Each line from the one containing "For every layout" through the end of the data below is to be output verbatim, with no lines added or left out.
(Beginning of Given information)
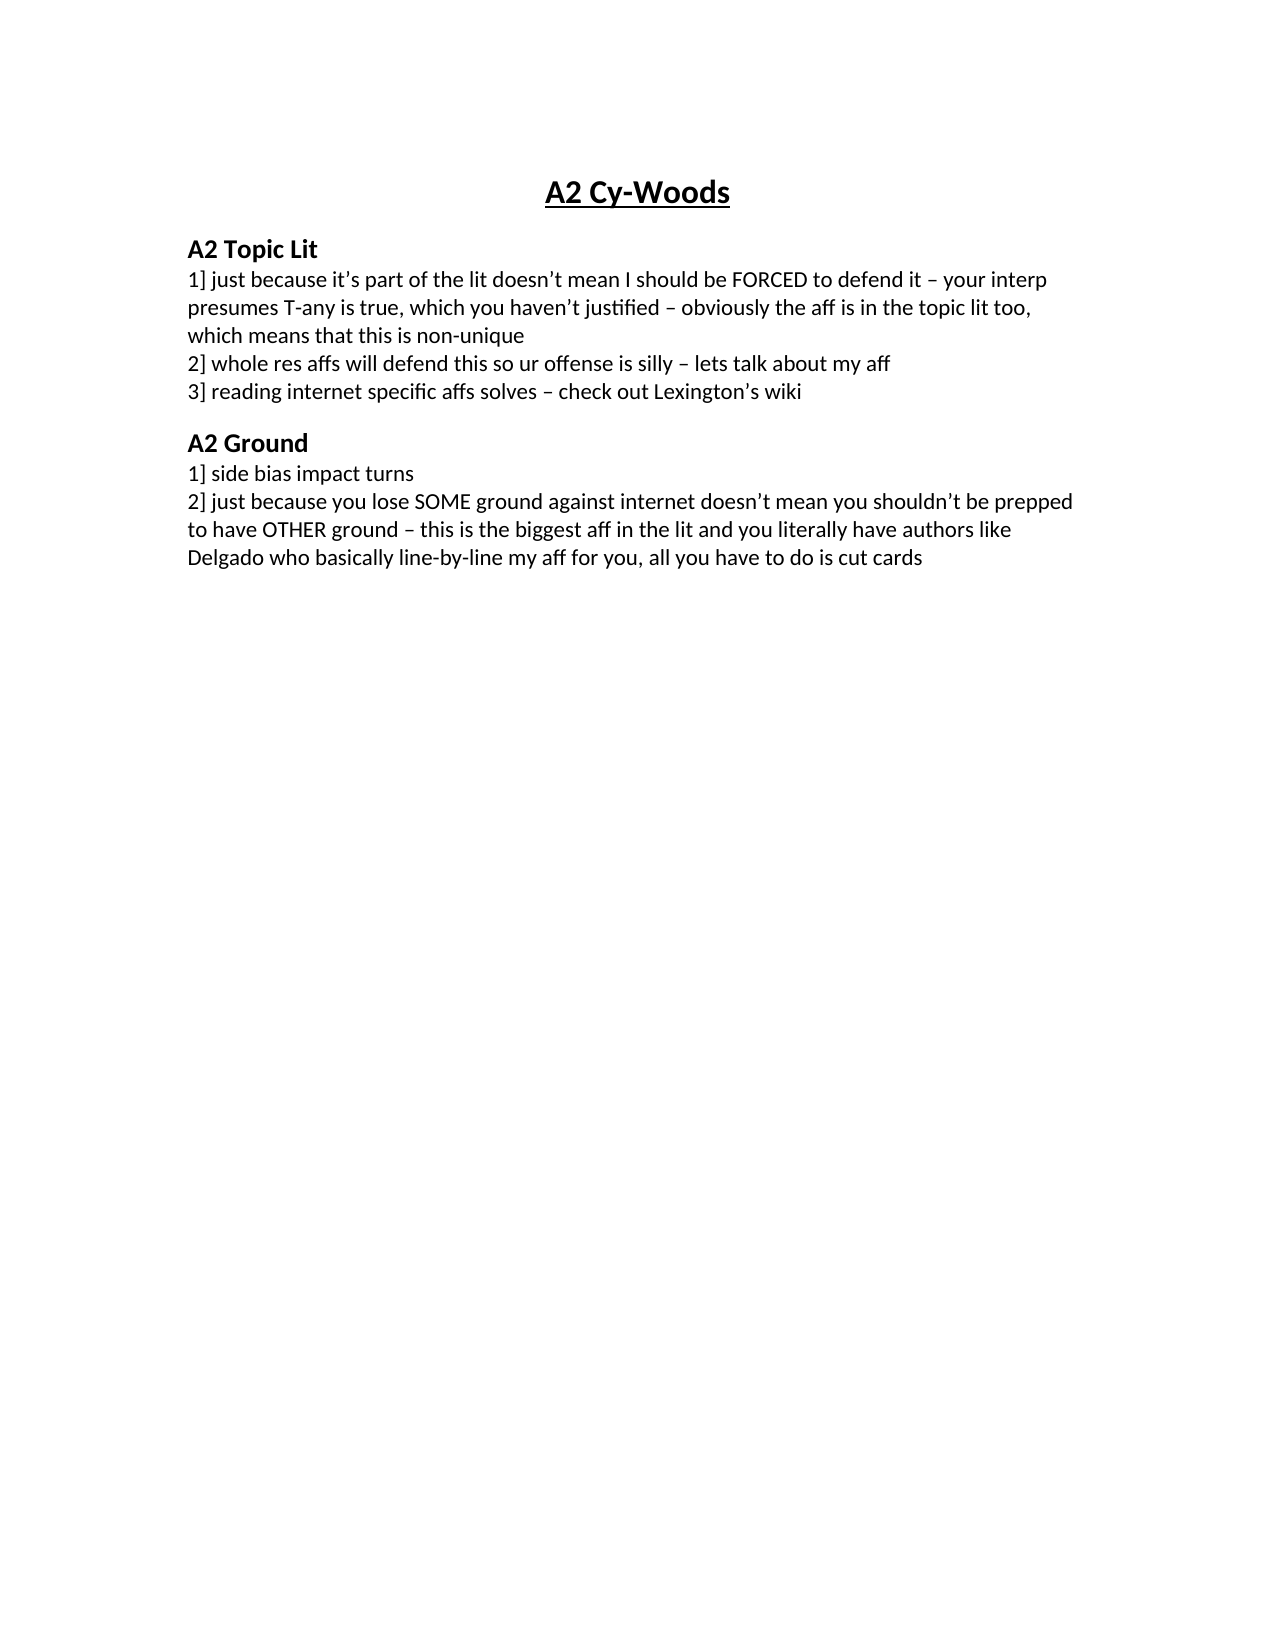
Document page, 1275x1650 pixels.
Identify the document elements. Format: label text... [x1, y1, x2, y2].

text 2] just because you lose SOME ground against internet doesn’t mean you shouldn’t be prepped to have OTHER ground – this is the biggest aff in the lit and you literally have authors like Delgado who basically line-by-line my aff for you, all you have to do is cut cards [187, 487, 1087, 571]
text 1] side bias impact turns [187, 459, 1087, 487]
text 3] reading internet specific affs solves – check out Lexington’s wiki [187, 377, 1087, 406]
subtitle A2 Ground [187, 426, 1087, 459]
subtitle A2 Cy-Woods [187, 171, 1087, 212]
text 2] whole res affs will defend this so ur offense is silly – lets talk about my aff [187, 349, 1087, 377]
text 1] just because it’s part of the lit doesn’t mean I should be FORCED to defend it – your interp presumes T-any is true, which you haven’t justified – obviously the aff is in the topic lit too, which means that this is non-unique [187, 265, 1087, 349]
subtitle A2 Topic Lit [187, 232, 1087, 265]
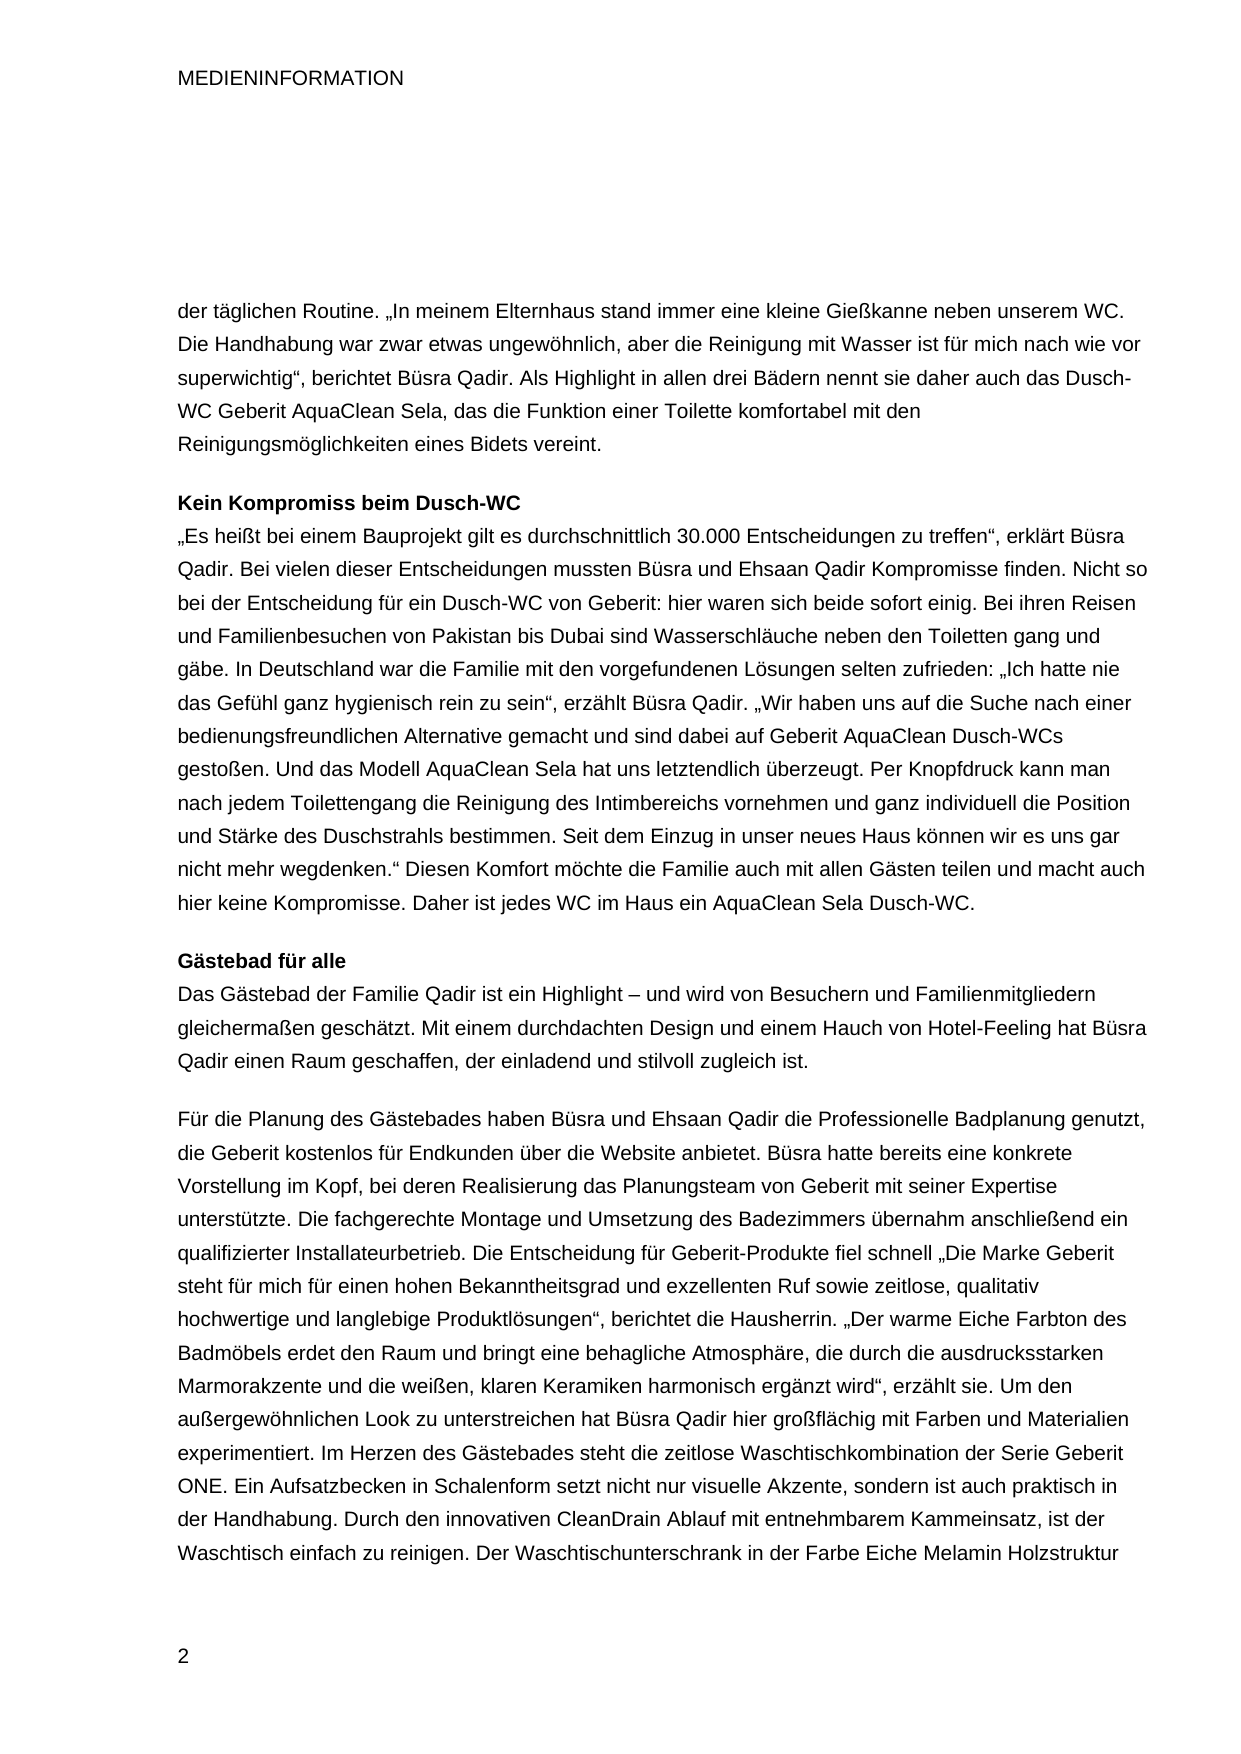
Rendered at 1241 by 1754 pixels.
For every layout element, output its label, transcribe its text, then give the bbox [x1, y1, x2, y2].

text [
(End of Given information)
Reply
For every layout element, output its label, transcribe its text, then give the bbox [x1, y1, x2, y2].

text [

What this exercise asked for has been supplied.